▶ [Task]: Without including any picture, transcribe the entries below word for word.

▶ [Dataset items]:
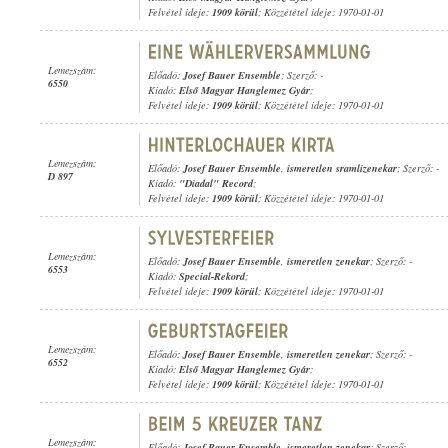
Felvétel ideje:
1909 körül
; Közzététel ideje: 1970-01-01
Lemezszám:
Előadó:
Josef Bauer Ensemble
; Szerző: -
6550
Kiadó:
Első Magyar Hanglemez Gyár
;
Felvétel ideje:
1909 körül
; Közzététel ideje: 1970-01-01
Lemezszám:
Előadó:
Josef Bauer Ensemble
,
ismeretlen sramlizenekar
; Szerző: -
D 897
Kiadó:
"Diadal" Record
;
Felvétel ideje:
1909 körül
; Közzététel ideje: 1970-01-01
Lemezszám:
Előadó:
Josef Bauer Ensemble
,
ismeretlen zenekar
; Szerző: -
6553
Kiadó:
Special-Rekord
;
Felvétel ideje:
1909 körül
; Közzététel ideje: 1970-01-01
Lemezszám:
Előadó:
Josef Bauer Ensemble
,
ismeretlen zenekar
; Szerző: -
6552
Kiadó:
Első Magyar Hanglemez Gyár
;
Felvétel ideje:
1909 körül
; Közzététel ideje: 1970-01-01
Lemezszám:
Előadó:
Josef Bauer Ensemble
,
ismeretlen zenekar
; Szerző: -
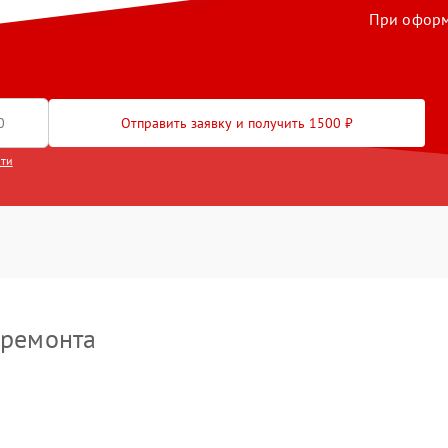
При оформл
ектронно-лучевой трубки
80 мин
3 года
рпуса
70 мин
3 года
зъема
90 мин
3 года
Отправить заявку и получить 1500 ₽
сти
лючей управления
60 мин
3 года
роцессора
50 мин
1 год
икросхемы логики
30 мин
1 год
кросхемы усилителя
80 мин
2 года
 ремонта
им контроллера
90 мин
1 год
ление после попадания
30 мин
1 год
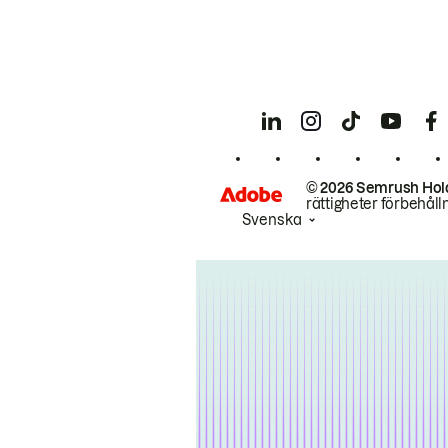
© 2026 Semrush Hol
rättigheter förbehåll
Svenska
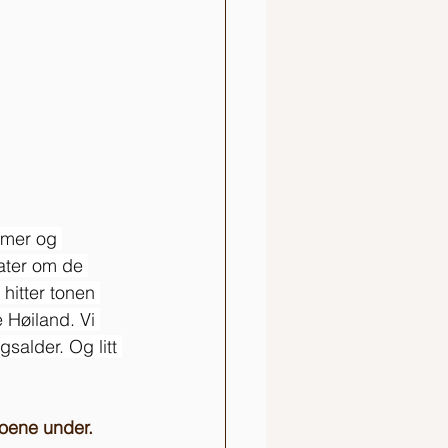
mmer og 
rater om de 
hitter tonen 
 Høiland. Vi 
salder. Og litt 
eoene under.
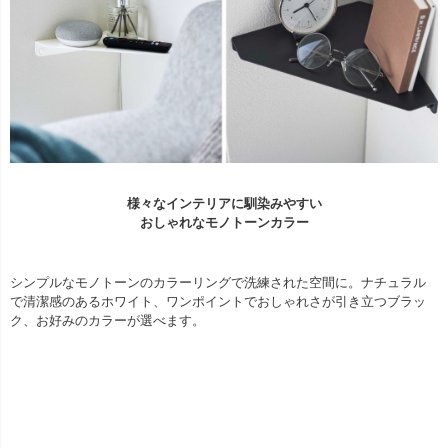
様々なインテリアに馴染みやすい
おしゃれなモノトーンカラー
シンプルなモノトーンのカラーリングで洗練された空間に。ナチュラル
で清潔感のあるホワイト、ワンポイントでおしゃれさが引き立つブラッ
ク、お好みのカラーが選べます。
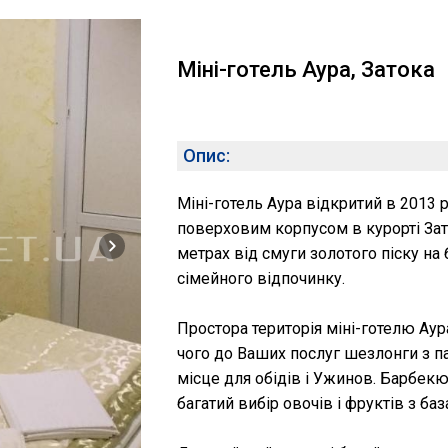
Міні-готель Аура, Затока
Опис:
Міні-готель Аура відкритий в 2013 
поверховим корпусом в курорті Зат
метрах від смуги золотого піску на
сімейного відпочинку.
Простора територія міні-готелю Ау
чого до Ваших послуг шезлонги з п
місце для обідів і Ужинов. Барбек
багатий вибір овочів і фруктів з ба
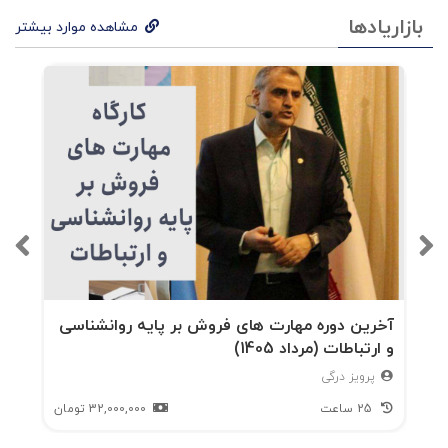
بازاریادها
مشاهده موارد بیشتر
آخرین دوره مهارت های فروش بر پایه روانشناسی
و ارتباطات (مرداد 1405)
پرویز درگی
25 ساعت
32,000,000
تومان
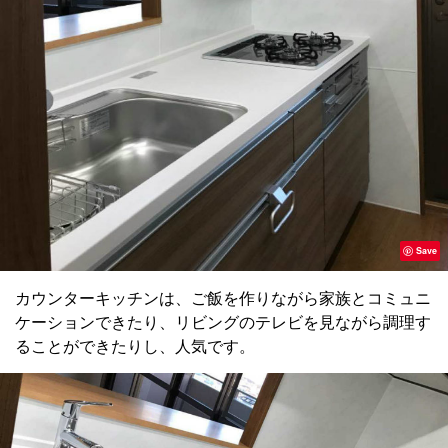
Save
カウンターキッチンは、ご飯を作りながら家族とコミュニ
ケーションできたり、リビングのテレビを見ながら調理す
ることができたりし、人気です。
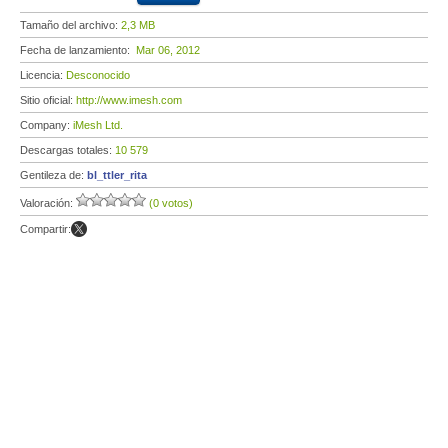
Tamaño del archivo:
2,3 MB
Fecha de lanzamiento:
Mar 06, 2012
Licencia:
Desconocido
Sitio oficial:
http://www.imesh.com
Company:
iMesh Ltd.
Descargas totales:
10 579
Gentileza de:
bl_ttler_rita
Valoración:
(0 votos)
Compartir:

▶ [Written response]:
Felvétel ideje:
1909 körül
; Közzététel ideje: 1970-01-01
Lemezszám:
Előadó:
Josef Bauer Ensemble
; Szerző: -
6550
Kiadó:
Első Magyar Hanglemez Gyár
;
Felvétel ideje:
1909 körül
; Közzététel ideje: 1970-01-01
Lemezszám:
Előadó:
Josef Bauer Ensemble
,
ismeretlen sramlizenekar
; Szerző: -
D 897
Kiadó:
"Diadal" Record
;
Felvétel ideje:
1909 körül
; Közzététel ideje: 1970-01-01
Lemezszám:
Előadó:
Josef Bauer Ensemble
,
ismeretlen zenekar
; Szerző: -
6553
Kiadó:
Special-Rekord
;
Felvétel ideje:
1909 körül
; Közzététel ideje: 1970-01-01
Lemezszám:
Előadó:
Josef Bauer Ensemble
,
ismeretlen zenekar
; Szerző: -
6552
Kiadó:
Első Magyar Hanglemez Gyár
;
Felvétel ideje:
1909 körül
; Közzététel ideje: 1970-01-01
Lemezszám:
Előadó:
Josef Bauer Ensemble
,
ismeretlen zenekar
; Szerző: -
При оформл
ектронно-лучевой трубки
80 мин
3 года
рпуса
70 мин
3 года
зъема
90 мин
3 года
Отправить заявку и получить 1500 ₽
сти
лючей управления
60 мин
3 года
роцессора
50 мин
1 год
икросхемы логики
30 мин
1 год
кросхемы усилителя
80 мин
2 года
 ремонта
им контроллера
90 мин
1 год
ление после попадания
30 мин
1 год
© 2026 Semrush Hol
rättigheter förbehåll
Svenska
mmer og 
rater om de 
hitter tonen 
 Høiland. Vi 
salder. Og litt 
eoene under.
様々なインテリアに馴染みやすい
おしゃれなモノトーンカラー
シンプルなモノトーンのカラーリングで洗練された空間に。ナチュラル
で清潔感のあるホワイト、ワンポイントでおしゃれさが引き立つブラッ
ク、お好みのカラーが選べます。
Міні-готель Аура, Затока
Опис:
Міні-готель Аура відкритий в 2013 
поверховим корпусом в курорті Зат
метрах від смуги золотого піску на
сімейного відпочинку.
Простора територія міні-готелю Ау
чого до Ваших послуг шезлонги з п
місце для обідів і Ужинов. Барбек
багатий вибір овочів і фруктів з ба
بازاریادها
مشاهده موارد بیشتر
آخرین دوره مهارت های فروش بر پایه روانشناسی
و ارتباطات (مرداد 1405)
پرویز درگی
25 ساعت
32,000,000
تومان
Save
カウンターキッチンは、ご飯を作りながら家族とコミュニ
ケーションできたり、リビングのテレビを見ながら調理す
ることができたりし、人気です。
Tamaño del archivo:
2,3 MB
Fecha de lanzamiento:
Mar 06, 2012
Licencia:
Desconocido
Sitio oficial:
http://www.imesh.com
Company:
iMesh Ltd.
Descargas totales:
10 579
Gentileza de:
bl_ttler_rita
Valoración:
(0 votos)
Compartir:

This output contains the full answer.